そんな理由もあって猫と暮らせるマンションに引っ越しを決意した訳だ。
おれの猫(仮名サビとしようか)も家中しっちゃかめっちゃかにする癖に、やっぱりというか和室にだけは絶対入らなくてな。
俺が和室で洗濯物のアイロンがけしてるとサビの奴が遠目からコッチ見てニャーニャー鳴いてんだよ。
普段は鬱陶しいくらいに作業の邪魔しやがる癖に和室には絶対に入って来なかったな。
そんで今は無事引っ越して西区の猫と暮らせる2DKに越してきた。
サビもスクスク育って元気だ。
つか振り返って思うにあのマンションで暮らしてた頃の俺はやっぱりちょっと異常だったんじゃないかなぁと思う。
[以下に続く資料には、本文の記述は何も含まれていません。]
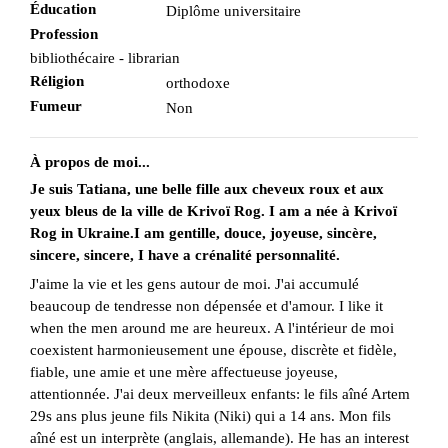
Éducation
Diplôme universitaire
Profession
bibliothécaire - librarian
Réligion
orthodoxe
Fumeur
Non
À propos de moi...
Je suis Tatiana, une belle fille aux cheveux roux et aux
yeux bleus de la ville de Krivoï Rog. I am a née à Krivoï
Rog in Ukraine.I am gentille, douce, joyeuse, sincère,
sincere, sincere, I have a crénalité personnalité.
J'aime la vie et les gens autour de moi. J'ai accumulé
beaucoup de tendresse non dépensée et d'amour. I like it
when the men around me are heureux. A l'intérieur de moi
coexistent harmonieusement une épouse, discrète et fidèle,
fiable, une amie et une mère affectueuse joyeuse,
attentionnée. J'ai deux merveilleux enfants: le fils aîné Artem
29s ans plus jeune fils Nikita (Niki) qui a 14 ans. Mon fils
aîné est un interprète (anglais, allemande). He has an interest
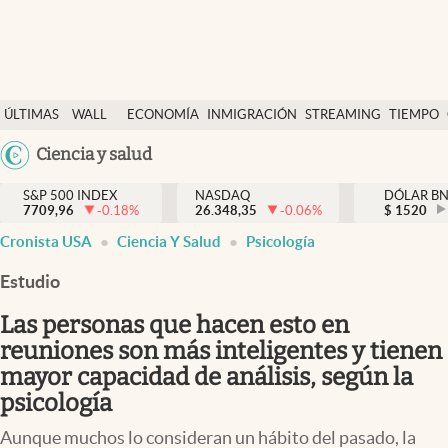
Últimas Noticias
ÚLTIMAS
WALL
ECONOMÍA
INMIGRACIÓN
STREAMING
TIEMPO
Finanzas y economía
NOTICIAS
STREET
Argentina
Ciencia y salud
Wall Street y dólar
Y
España
Inmigración
DÓLAR
S&P 500 INDEX
NASDAQ
DÓLAR B
7709,96
-0.18
%
26.348,35
-0.06
%
México
$
1520
Trending
Cronista USA
Ciencia Y Salud
Psicología
USA
Tiempo
Colombia
Estudio
Uruguay
Ciencia y salud
Las personas que hacen esto en
Espiritual
reuniones son más inteligentes y tienen
mayor capacidad de análisis, según la
Streaming
psicología
PC y mobile
Aunque muchos lo consideran un hábito del pasado, la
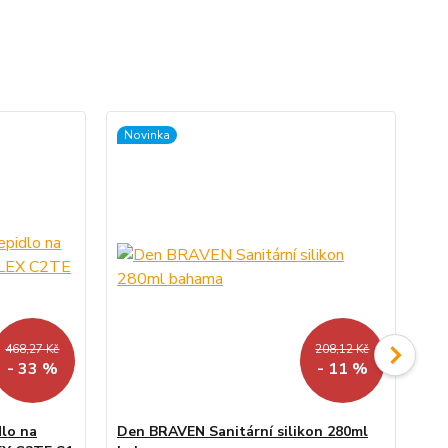
Novinka
TO
Ak
468,27 Kč
208,12 Kč
- 33 %
- 11 %
dlo na
Den BRAVEN Sanitární silikon 280ml
De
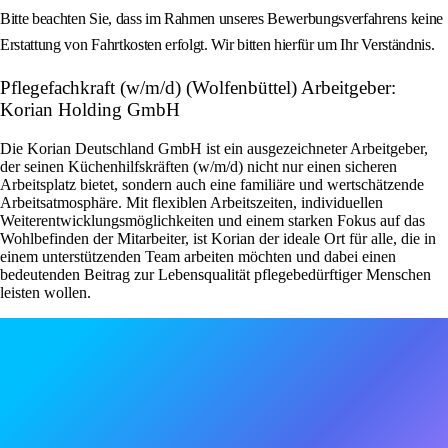
Bitte beachten Sie, dass im Rahmen unseres Bewerbungsverfahrens keine
Erstattung von Fahrtkosten erfolgt. Wir bitten hierfür um Ihr Verständnis.
Pflegefachkraft (w/m/d) (Wolfenbüttel) Arbeitgeber:
Korian Holding GmbH
Die Korian Deutschland GmbH ist ein ausgezeichneter Arbeitgeber,
der seinen Küchenhilfskräften (w/m/d) nicht nur einen sicheren
Arbeitsplatz bietet, sondern auch eine familiäre und wertschätzende
Arbeitsatmosphäre. Mit flexiblen Arbeitszeiten, individuellen
Weiterentwicklungsmöglichkeiten und einem starken Fokus auf das
Wohlbefinden der Mitarbeiter, ist Korian der ideale Ort für alle, die in
einem unterstützenden Team arbeiten möchten und dabei einen
bedeutenden Beitrag zur Lebensqualität pflegebedürftiger Menschen
leisten wollen.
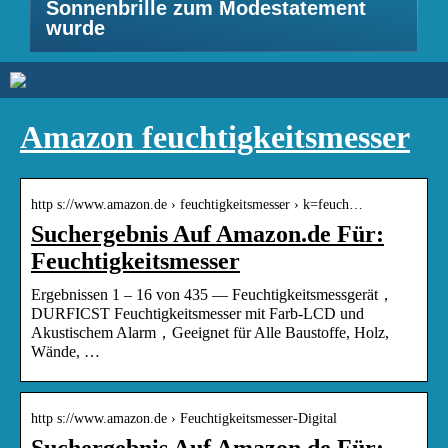
Sonnenbrille zum Modestatement
wurde
Amazon feuchtigkeitsmesser
http s://www.amazon.de › feuchtigkeitsmesser › k=feuch…
Suchergebnis Auf Amazon.de Für:
Feuchtigkeitsmesser
Ergebnissen 1 – 16 von 435 — Feuchtigkeitsmessgerät，
DURFICST Feuchtigkeitsmesser mit Farb-LCD und
Akustischem Alarm，Geeignet für Alle Baustoffe, Holz,
Wände, …
http s://www.amazon.de › Feuchtigkeitsmesser-Digital
Suchergebnis Auf Amazon.de Für:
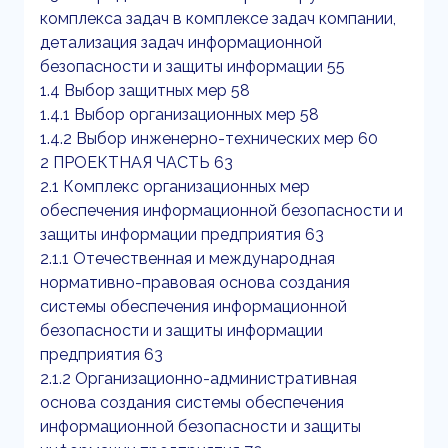
комплекса задач в комплексе задач компании,
детализация задач информационной
безопасности и защиты информации 55
1.4 Выбор защитных мер 58
1.4.1 Выбор организационных мер 58
1.4.2 Выбор инженерно-технических мер 60
2 ПРОЕКТНАЯ ЧАСТЬ 63
2.1 Комплекс организационных мер
обеспечения информационной безопасности и
защиты информации предприятия 63
2.1.1 Отечественная и международная
нормативно-правовая основа создания
системы обеспечения информационной
безопасности и защиты информации
предприятия 63
2.1.2 Организационно-административная
основа создания системы обеспечения
информационной безопасности и защиты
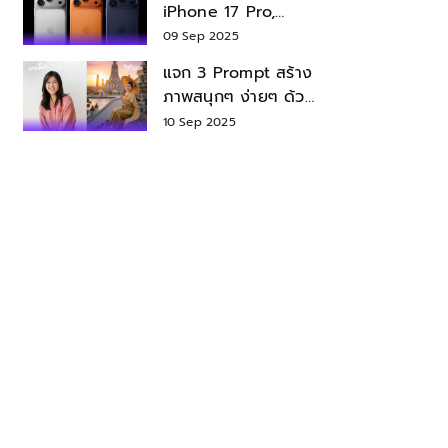
iPhone 17 Pro,
iPhone 17 Air สเปค
09 Sep 2025
ราคา น่าซื้อไหม?
แจก 3 Prompt สร้าง
ภาพสนุกๆ ง่ายๆ ด้วย
Nano Banana ใน
10 Sep 2025
Gemini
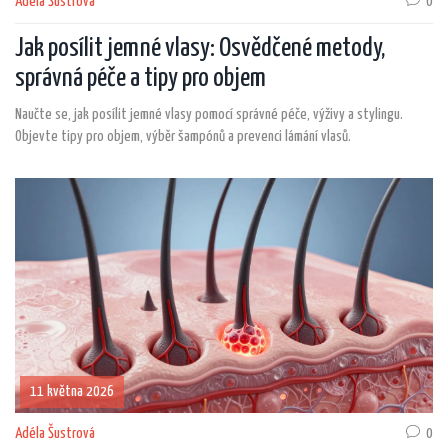
Adéla Šustrová
0
Jak posílit jemné vlasy: Osvědčené metody,
správná péče a tipy pro objem
Naučte se, jak posílit jemné vlasy pomocí správné péče, výživy a stylingu.
Objevte tipy pro objem, výběr šampónů a prevenci lámání vlasů.
11 května 2026
Adéla Šustrová
0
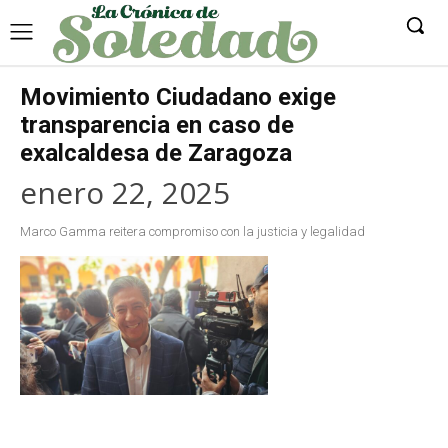
Movimiento Ciudadano exige
transparencia en caso de
exalcaldesa de Zaragoza
enero 22, 2025
Marco Gamma reitera compromiso con la justicia y legalidad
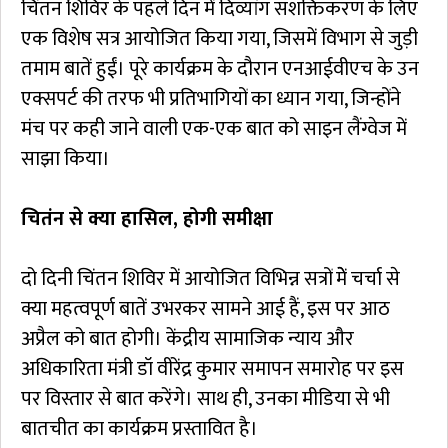
चिंतन शिविर के पहले दिन में दिव्यांग सशक्तिकरण के लिए
एक विशेष सत्र आयोजित किया गया, जिसमें विभाग से जुड़ी
तमाम बातें हुईं। पूरे कार्यक्रम के दौरान एनआईवीएच के उन
एक्सपर्ट की तरफ भी प्रतिभागियों का ध्यान गया, जिन्होंने
मंच पर कही जाने वाली एक-एक बात को साइन लैंग्वेज में
साझा किया।
चितंन से क्या हासिल, होगी समीक्षा
दो दिनी चिंतन शिविर में आयोजित विभिन्न सत्रों मेें चर्चा से
क्या महत्वपूर्ण बातें उभरकर सामने आई हैं, इस पर आठ
अप्रैल को बात होगी। केंद्रीय सामाजिक न्याय और
अधिकारिता मंत्री डॉ वीरेंद्र कुमार समापन समारोह पर इस
पर विस्तार से बात करेंगे। साथ ही, उनका मीडिया से भी
बातचीत का कार्यक्रम प्रस्तावित है।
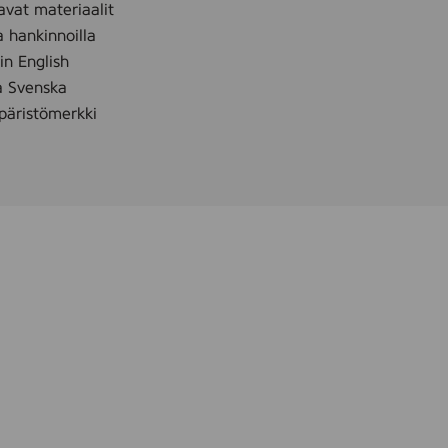
avat materiaalit
a hankinnoilla
 in English
å Svenska
äristömerkki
当時は仕事のストレスだと思ってたんだけど、あの時期サビと会うまでは何故かすごく気分が滅入っていた。
今でも腕とかに跡が残ってるんだけど、なんか当時二の腕とか脚の腿とか血が出てカサブタが出来るまで掻き毟ってたんだよな。
サビも当時は取り込んで和室に置いてた洗濯物とか全然近づきもしなかった癖に、いまのマンションだとまるでライフワークのように取り込んだ洗濯物に潜り込んで隠れてるし。
あのマンション…ってかあの和室、絶対やばかったんだろうなぁ。
サビを拾わなかったら逃れられたか分からん。
きっとおれってサビを救ったつもりでサビに救われたんだ。